Dave Moore, Staff Writer
How many people can safely ride in an elevator in the age of COVID-19?
When can schools reopen?
What will offices look like when remote workers return to their office desks?
On Tuesday, May 12, members of the Dallas Regional Chamber’s Board of Advisors got a behind-the-scenes look at the thought, work, and considerations going into such decisions in Texas. Sharing their perspectives were regional business leaders James Huffines, Chair of Gov. Greg Abbott’s Strike Force to Open Texas, and G. Brint Ryan, Chair of Lt. Gov. Dan Patrick’s Texans Back to Work Task Force. WFAA Senior Reporter Jason Whitely moderated the discussion in a virtual forum hosted by the Dallas Regional Chamber, and presented by Furniture Marketing Group and KDC Real Estate Development & Investments.
“The last thing we want to do – the last thing the governor wants to do – is open up, and then go backwards and close,” said Huffines. “We only have one chance to get this right, and maintain our credibility.
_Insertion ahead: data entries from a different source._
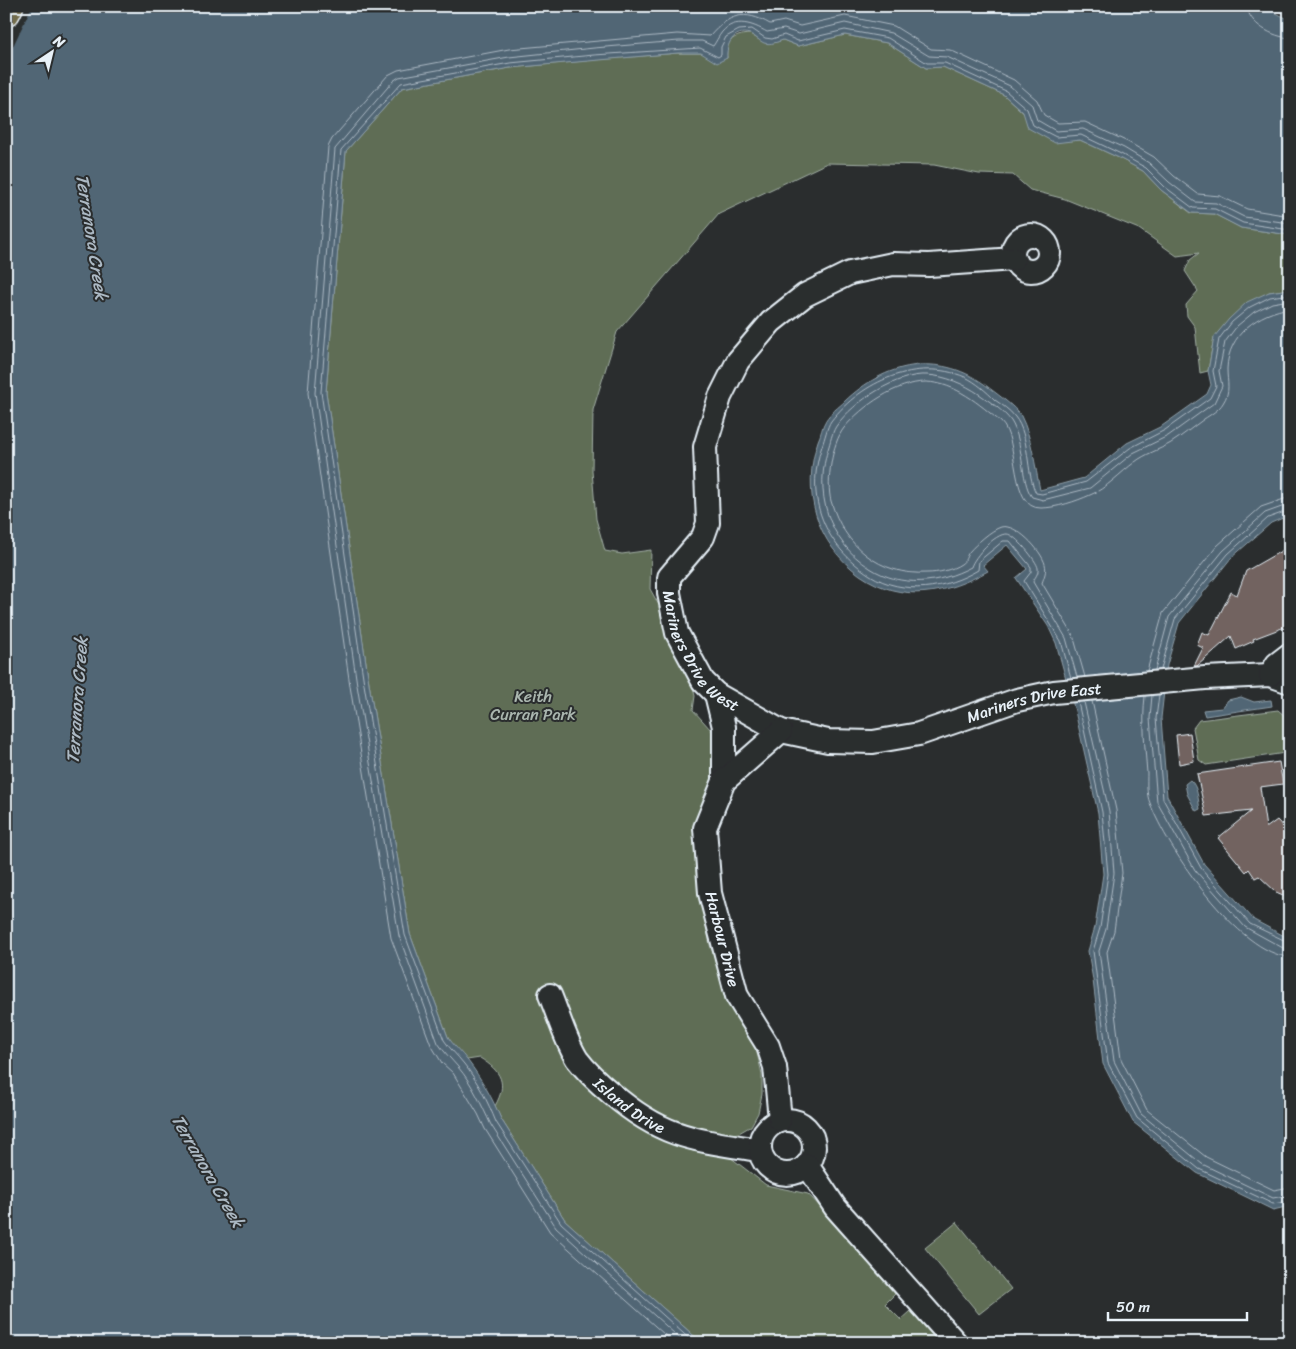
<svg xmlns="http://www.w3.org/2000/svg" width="1296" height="1349" viewBox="0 0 1296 1349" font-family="Sriracha,sans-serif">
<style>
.green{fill:#5e6d55;stroke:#a3afa6}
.water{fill:#516675;stroke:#8d9ea9}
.pier{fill:#2a2d2e}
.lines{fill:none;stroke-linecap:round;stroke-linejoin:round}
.shore{stroke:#acb9c4;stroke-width:1}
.building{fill:#726460;stroke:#e8f1f8}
.minor-casing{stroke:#e8f1f8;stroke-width:26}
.major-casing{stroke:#e8f1f8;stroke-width:31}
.minor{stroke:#2a2d2e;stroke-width:22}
.major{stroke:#726c4b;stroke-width:28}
.labels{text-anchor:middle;stroke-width:4;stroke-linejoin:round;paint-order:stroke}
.street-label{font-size:16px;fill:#e8f1f8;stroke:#2a2d2e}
.park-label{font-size:16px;fill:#aab6af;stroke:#2a2d2e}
.water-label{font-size:18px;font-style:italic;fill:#acb9c4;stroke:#2a2d2e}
</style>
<rect width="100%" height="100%" fill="#2a2d2e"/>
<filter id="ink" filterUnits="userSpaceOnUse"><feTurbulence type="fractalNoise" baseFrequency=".02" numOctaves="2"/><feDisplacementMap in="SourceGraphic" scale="10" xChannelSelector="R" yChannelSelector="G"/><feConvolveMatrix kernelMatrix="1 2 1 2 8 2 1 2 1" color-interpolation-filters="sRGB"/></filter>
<g filter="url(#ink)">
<!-- green -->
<g class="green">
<path d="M 750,34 C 763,43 769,45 783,40 L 798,46 L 845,35 L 887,43 L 926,68 L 943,67 L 1004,95 L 1055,142 L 1080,140 L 1119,158 L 1143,171 L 1161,190 L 1191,213 L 1214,214 L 1241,228 L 1290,235 L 1290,289 L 1269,292 L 1214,337 L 1208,371 L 1200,373 L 1195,327 L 1187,316 L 1186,305 L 1198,291 L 1185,271 L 1190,260 L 1199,253 L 1177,256 L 1139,229 L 1065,199 L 1030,190 L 1013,175 L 979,174 L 934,165 L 827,163 L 719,214 L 617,332 L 593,410 L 592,471 L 596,519 L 605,551 L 622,554 L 651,550 L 650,589 L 683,648 L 695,696 L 693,710 L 711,730 L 722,752 L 720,764 L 697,827 L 695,854 L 698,885 L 710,945 L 730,999 L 749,1032 L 757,1053 L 762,1074 L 762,1094 L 758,1113 L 751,1126 L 739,1133 L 677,1142 L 693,1151 L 715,1152 L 730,1157 L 766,1185 L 808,1194 L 832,1219 L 831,1220 L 895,1294 L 885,1304 L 901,1320 L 911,1311 L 941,1343 L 702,1343 L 565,1220 L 501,1119 L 495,1106 C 508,1083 501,1071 480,1058 L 467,1060 L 456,1051 L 448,1037 L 410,934 L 369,683 L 326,392 L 346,151 L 402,88 L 510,68 L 595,60 L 678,53 L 701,53 L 727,58 C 725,41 733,35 750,34 Z"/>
<path d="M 1278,710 L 1286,717 L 1290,746 L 1285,753 L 1206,765 L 1199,760 L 1193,728 L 1199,720 Z"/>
<path d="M 957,1222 L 1011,1289 L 979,1314 L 925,1248 Z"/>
</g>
<!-- water -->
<g class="water">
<path d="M 6,6 L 1262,6 L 1290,20 L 1290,235 L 1241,228 L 1214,214 L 1192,213 L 1161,190 L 1143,171 L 1119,158 L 1080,140 L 1055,143 L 1028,128 L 1023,112 L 1004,95 L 943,67 L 926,68 L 887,43 L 845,35 L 798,46 L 783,40 C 777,42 771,45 764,43 C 759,41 755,36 750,34 C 733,29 726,45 727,58 L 717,63 L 701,53 L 678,53 L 510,68 L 402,88 L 346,151 L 326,392 L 369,683 L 410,934 L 448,1037 C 454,1046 461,1052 468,1061 C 481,1078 493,1099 501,1119 L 565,1220 L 702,1343 L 6,1343 Z"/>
<path d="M 1290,289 L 1290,515 L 1271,523 L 1231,558 L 1179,623 L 1167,665 L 1161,718 L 1167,796 L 1204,864 L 1254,920 L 1290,939 L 1290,1206 L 1273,1210 L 1197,1173 L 1133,1122 L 1103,1064 L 1093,980 L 1088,951 L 1095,927 L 1103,874 L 1098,813 L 1075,711 L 1056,643 L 1048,626 L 1016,578 L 1027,569 L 1007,545 L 983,565 L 988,571 C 946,594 902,604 860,575 C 816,544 801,491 818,441 C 821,435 822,426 826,420 C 830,413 839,407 845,401 C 885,363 937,351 984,384 C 993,391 1016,407 1021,416 C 1032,438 1035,466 1040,490 L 1084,478 L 1127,443 L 1162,426 L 1207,394 L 1211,385 L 1208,371 L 1214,337 L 1229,319 L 1247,302 L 1269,292 Z"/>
<path d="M 1241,697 L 1254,702 L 1271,700 L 1272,706 L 1205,716 L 1203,710 L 1222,708 L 1228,700 Z"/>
<path d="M 1190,780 C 1198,786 1198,800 1200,809 L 1196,811 L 1187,794 L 1185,784 Z"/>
</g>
<!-- pier -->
<path class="pier" d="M 6,6 L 32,6 L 6,61 Z"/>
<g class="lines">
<!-- shore -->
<g class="shore">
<path d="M 1247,6 C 1248,24 1273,37 1290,38"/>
<path d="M 1161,669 L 1175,619 L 1228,554 L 1268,518 L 1290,510"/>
<path d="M 1155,670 L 1169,617 L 1223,551 L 1265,513 L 1290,504"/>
<path d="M 1147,671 L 1163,613 L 1217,546 L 1261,507 L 1290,497"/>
<path d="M 1077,677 L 1066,638 L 1033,582 C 1034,578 1039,574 1038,568 C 1037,561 1015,534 1007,534 C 995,533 974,557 971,567 C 939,584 901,588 870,568 C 828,541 813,492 829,446 C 831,439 833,430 837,425 C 853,402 898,373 927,375 C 946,376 964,384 979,394 C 989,401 1004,411 1011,421 C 1024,441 1020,481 1032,497 L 1043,500 L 1090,488 L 1133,453 L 1168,436 L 1214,403 L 1222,386 L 1219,371 L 1225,342 L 1237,326 L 1254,312 L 1272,303 L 1290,300"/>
<path d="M 1085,677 L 1073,635 L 1042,583 C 1044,577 1047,571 1045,564 C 1041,550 1016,523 1001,527 C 991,530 976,544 969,552 C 966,556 966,561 961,564 C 952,570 938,573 927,573 C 880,576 844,546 831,501 C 826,482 832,443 844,428 C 862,406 897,382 926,382 C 956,383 979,404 1001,422 C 1020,440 1009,509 1041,508 C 1056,508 1077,501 1090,495 C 1106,489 1121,472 1135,462 C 1145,454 1159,450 1171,443 C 1182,436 1193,427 1204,419 C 1210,415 1219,410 1223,403 C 1231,391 1227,383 1227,369 C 1228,334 1258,313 1290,308"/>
<path d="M 1071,678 L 1061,641 L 1024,581 L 1031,572 L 1031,567 L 1010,541 L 1003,541 L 979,561 L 978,570 C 946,589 903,596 870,575 C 825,546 804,498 822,446 C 825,438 827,427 831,421 C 862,381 917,357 965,377 C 976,382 987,392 995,400 C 1002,405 1010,410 1015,417 C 1030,435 1026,474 1036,493 L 1042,494 L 1086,482 L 1130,448 L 1165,430 L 1210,398 L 1216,386 L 1213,371 L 1219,339 L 1232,322 L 1250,307 L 1270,297 L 1290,294"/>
<path d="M 1152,695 L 1150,718 L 1157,802 L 1195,870 L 1245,927 L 1283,948 L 1290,949"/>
<path d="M 1159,695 L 1156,718 L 1163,799 L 1201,868 L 1250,924 L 1290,943"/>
<path d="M 1145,696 C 1142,722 1145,747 1147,773 C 1147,782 1146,794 1150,803 C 1166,847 1239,955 1290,957"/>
<path d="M 1092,701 L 1116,810 L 1122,873 L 1114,931 L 1107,952 L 1121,1059 L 1147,1110 L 1206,1157 L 1274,1190 L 1290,1187"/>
<path d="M 1078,702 L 1102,812 L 1108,874 L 1100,928 L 1093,951 L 1108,1063 L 1137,1118 L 1199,1169 L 1273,1204 L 1290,1201"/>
<path d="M 1084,702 L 1109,811 L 1114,873 L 1106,929 L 1099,951 L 1114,1061 L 1141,1114 L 1202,1164 L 1273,1198 L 1290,1195"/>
<path d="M 674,1343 L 550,1232 L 485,1129 L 478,1114 L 453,1073 L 442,1063 L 431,1045 L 391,938 L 350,686 L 308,393 L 328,147 L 332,139 L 388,75 L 398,70 L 509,49 L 677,34 L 710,36 C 729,14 744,9 770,24 L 784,21 L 800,26 L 845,16 L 894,26 L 931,49 L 950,50 L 1014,80 L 1037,100 L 1044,115 L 1058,123 L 1085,122 L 1128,142 L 1154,157 L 1174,176 L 1198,194 L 1220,196 L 1247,209 L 1290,216"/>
<path d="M 685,1343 L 556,1227 L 491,1125 C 482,1106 472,1083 458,1067 C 451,1059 444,1052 438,1043 L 399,936 L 357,685 L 315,393 L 335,149 L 393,81 L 399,77 L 509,57 L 594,48 L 679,41 L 702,41 L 713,46 C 716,42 718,37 722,32 C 735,17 753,24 767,32 L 784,29 L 799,34 L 845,23 L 891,33 L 929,56 L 947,57 L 1010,86 L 1032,105 L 1037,120 L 1056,131 L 1083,129 L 1124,148 L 1149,163 L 1169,182 L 1195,202 L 1216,203 L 1244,217 L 1290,223"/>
<path d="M 694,1343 L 561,1223 L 496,1122 C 488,1102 477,1080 464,1064 C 457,1055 450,1049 444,1040 L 405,935 L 364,684 L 321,392 L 341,150 L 401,83 L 510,63 L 594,55 L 700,48 L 718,57 L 721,55 L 721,47 L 726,37 L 739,30 L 752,29 L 765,38 L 772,39 L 784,35 L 798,41 L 845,30 L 888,38 L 927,63 L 945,63 L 1006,91 L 1027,109 L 1033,125 L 1056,137 L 1081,135 L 1121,154 L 1146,168 L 1165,187 L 1193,208 L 1215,209 L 1243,223 L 1290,230"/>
</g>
</g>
<!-- building -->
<g class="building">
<path d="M 1290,546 L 1290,625 L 1253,639 L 1254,641 L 1236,649 L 1231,636 L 1197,666 L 1194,666 L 1203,648 L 1197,645 L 1202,632 L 1209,635 L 1231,592 L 1237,595 L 1246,571 Z"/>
<path d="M 1190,733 L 1194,761 L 1179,764 L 1176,735 Z"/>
<path d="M 1279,762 L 1283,784 L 1260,787 L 1266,828 L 1277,820 L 1290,834 L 1290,898 L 1276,892 L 1259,876 L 1255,878 L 1249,869 L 1246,872 L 1218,838 L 1251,811 L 1206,816 L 1197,774 Z"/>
</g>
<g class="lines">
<!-- minor casing -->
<g class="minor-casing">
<g id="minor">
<circle cx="1031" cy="253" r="18"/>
<path id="s1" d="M 1014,259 L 929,265 L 893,264 L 850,273 L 805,295 L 771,322 L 738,361 L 720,397 L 705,447 L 708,523 L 703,537 L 669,577 L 669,593 L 677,633 L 703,681 L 716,694 L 781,731 L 828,741 L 873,742 L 919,734 L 1017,700 L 1054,692 L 1205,678 L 1270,675 L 1290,682"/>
<path d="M 1270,675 L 1277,664 L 1290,654"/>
<path d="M 716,694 L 724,727 L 724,781"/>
<path id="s2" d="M 550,995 C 558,1014 566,1042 577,1059 C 586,1071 600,1084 612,1094 C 663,1138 695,1140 759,1150"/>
<circle cx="787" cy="1147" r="27"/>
<path d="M 780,1120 L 775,1067 L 768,1046 L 737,996 L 710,893 L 705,828 L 724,781 L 781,731"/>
<path d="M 807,1165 L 835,1207 L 956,1343"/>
</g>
</g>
<!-- major casing -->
<g class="major-casing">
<path id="major" d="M 6,12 L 9,6"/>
</g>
<!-- minor -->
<use href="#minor" class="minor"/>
<!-- major -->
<use href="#major" class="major"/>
</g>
</g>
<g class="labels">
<!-- street labels -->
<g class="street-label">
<text dy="6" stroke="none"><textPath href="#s1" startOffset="630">Mariners Drive West</textPath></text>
<text dy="6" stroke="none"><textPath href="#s1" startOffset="1010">Mariners Drive East</textPath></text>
<text transform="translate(723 939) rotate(76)" y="6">Harbour Drive</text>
<text dy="6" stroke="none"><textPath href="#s2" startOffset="140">Island Drive</textPath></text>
</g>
<!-- park labels -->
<g class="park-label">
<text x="533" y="702">Keith<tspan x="533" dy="18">Curran Park</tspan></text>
</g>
<!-- water labels -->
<g class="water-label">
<text transform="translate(92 237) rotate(81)" y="6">Terranora Creek</text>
<text transform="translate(77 700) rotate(-86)" y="6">Terranora Creek</text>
<text transform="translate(208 1171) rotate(60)" y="6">Terranora Creek</text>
</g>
</g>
<!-- margin -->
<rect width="1296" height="1349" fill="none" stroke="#2a2d2e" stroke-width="25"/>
<rect x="12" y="12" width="1271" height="1324" fill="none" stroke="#e8f1f8" stroke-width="2" filter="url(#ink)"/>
<!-- north arrow -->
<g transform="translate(52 52) rotate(35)" stroke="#2a2d2e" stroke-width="4" paint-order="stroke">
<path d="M0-4L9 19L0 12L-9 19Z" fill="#e8f1f8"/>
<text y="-8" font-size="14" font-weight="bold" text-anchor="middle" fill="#e8f1f8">N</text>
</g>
<!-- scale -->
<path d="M1108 1312v8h139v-8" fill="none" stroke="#e8f1f8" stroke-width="2.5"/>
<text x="1116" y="1312" font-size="15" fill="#e8f1f8" stroke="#2a2d2e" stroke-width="4" paint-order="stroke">50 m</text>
</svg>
Right now, Texas is opening, we’re making good progress.”
Huffines says Texas has experienced among the lowest number of deaths-per-capita from COVID-19, despite having the second-largest population in the nation. Given that track record, he said, it’s likely that schools will be able to reopen on time in the fall, and the governor will soon make recommendations regarding opening dates for the 2020-21 school year.
“But we have to look at the data over the next month or two, to see how the gradual reopening is affecting the caseloads and hospitalizations,” he added.
Ryan’s task force, meanwhile, is looking at long-term strategies to safety restarting Texas’ economy.
“We think with the appropriate social distancing hygiene measures and stratification (where vulnerable populations continue to shelter in place)… our committee believes that childcare facilities and the school should open on time in the fall,” he said.
Ryan said his task force is examining advanced techniques for fighting workplace infections, including special HVAC systems and copper-embedded materials.
“There’s so many things we can learn from this,” he said. “Not just this, but for future incidents. Think of the productivity gains we could achieve if we could reduce workplace infections. We thought about (our work) in those terms – yes, it addresses COVID-19, but it’s really talking about the future of a more sanitary, safe workplace for all people.”
Gov. Abbott, meanwhile, has signed off on opening offices – at a reduced capacity – on May 18.
“We stipulated that elevators would have a maximum of four people – one in each corner,” Huffines said of his task force’s recommendation.
Ryan said individual responsibility will be key in keeping COVID-19 in check as Texas returns to work.
“This process starts at home,” Ryan said. “We recommend in our report that people screen themselves before they leave the house. If everyone took personal responsibility, that would be a big step toward reopening.”
“But we also think that when you show up, building owners and tenants have a responsibility to keep people safe, and recognizing social distancing using face masks, we think, will go a long way.”